Certaines entreprises, à l’image de Cortac, puissante société de la mégalopole de Johannesburg qui emploie de nombreux anciens militaires et transporteurs de fonds, citée dans un reportage de l’AFP de juin 2021, affirment avoir déjà des exigences en la matière. Parmi elles : détenir un permis de conduire en règle, des compétences avérées dans le maniement des armes à feu et un casier judiciaire vierge.

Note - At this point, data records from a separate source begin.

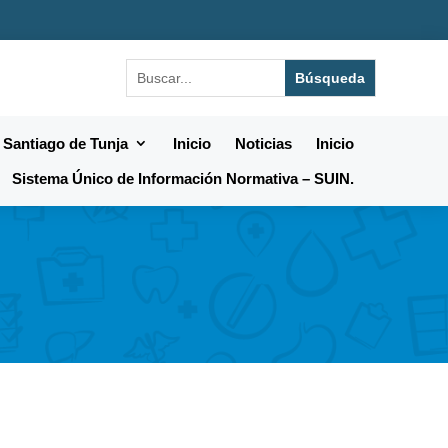
 Santiago de Tunja
Inicio
Noticias
Inicio
Sistema Único de Información Normativa – SUIN.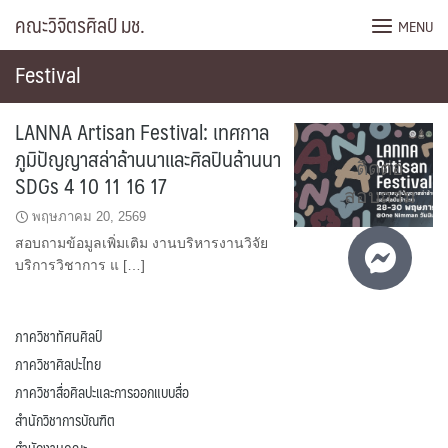
Skip
คณะวิจิตรศิลป์ มช.
MENU
to
content
Festival
LANNA Artisan Festival: เทศกาล
ภูมิปัญญาสล่าล้านนาและศิลปินล้านนา
ติดต่อ
SDGs 4 10 11 16 17
สอบถาม
พฤษภาคม 20, 2569
สอบถามข้อมูลเพิ่มเติม งานบริหารงานวิจัย
บริการวิชาการ แ […]
ภาควิชาทัศนศิลป์
ภาควิชาศิลปะไทย
ภาควิชาสื่อศิลปะและการออกแบบสื่อ
สำนักวิชาการบัณฑิต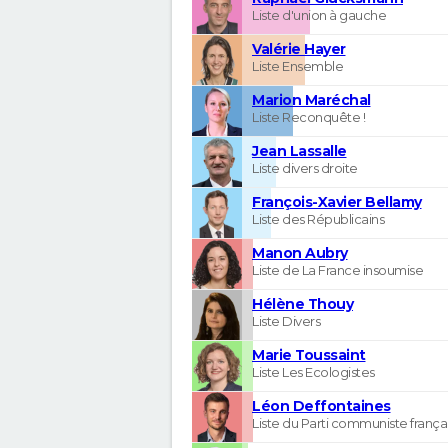
Liste d'union à gauche
Valérie Hayer
Liste Ensemble
Marion Maréchal
Liste Reconquête !
Jean Lassalle
Liste divers droite
François-Xavier Bellamy
Liste des Républicains
Manon Aubry
Liste de La France insoumise
Hélène Thouy
Liste Divers
Marie Toussaint
Liste Les Ecologistes
Léon Deffontaines
Liste du Parti communiste frança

Le sujet controversé de la nationalité des dirigeants d’entreprise

Le Private Security Industry Regulation Amendment Act crée une autre obligation, loin de faire l’unanimité dans le pays. Ainsi, les entreprises de sécurité privée doivent être détenues à 51% par des Sud-Africains. Un chiffre que les autorités se laissent la liberté d’augmenter si la sécurité du pays l’exige. Pour elles, il s’agit d’une mesure visant à protéger la sécurité nationale face à la potentielle mainmise de pays étrangers présents sur son sol via ces entreprises. Mais du côté de ses détracteurs, la mesure constituerait une entrave à la liberté d’entreprendre, susceptible de freiner les investissements. 

Elle est en tout cas le signe que le secteur de la sécurité privée en Afrique du sud, reste résolument attractif… et par-delà ses frontières.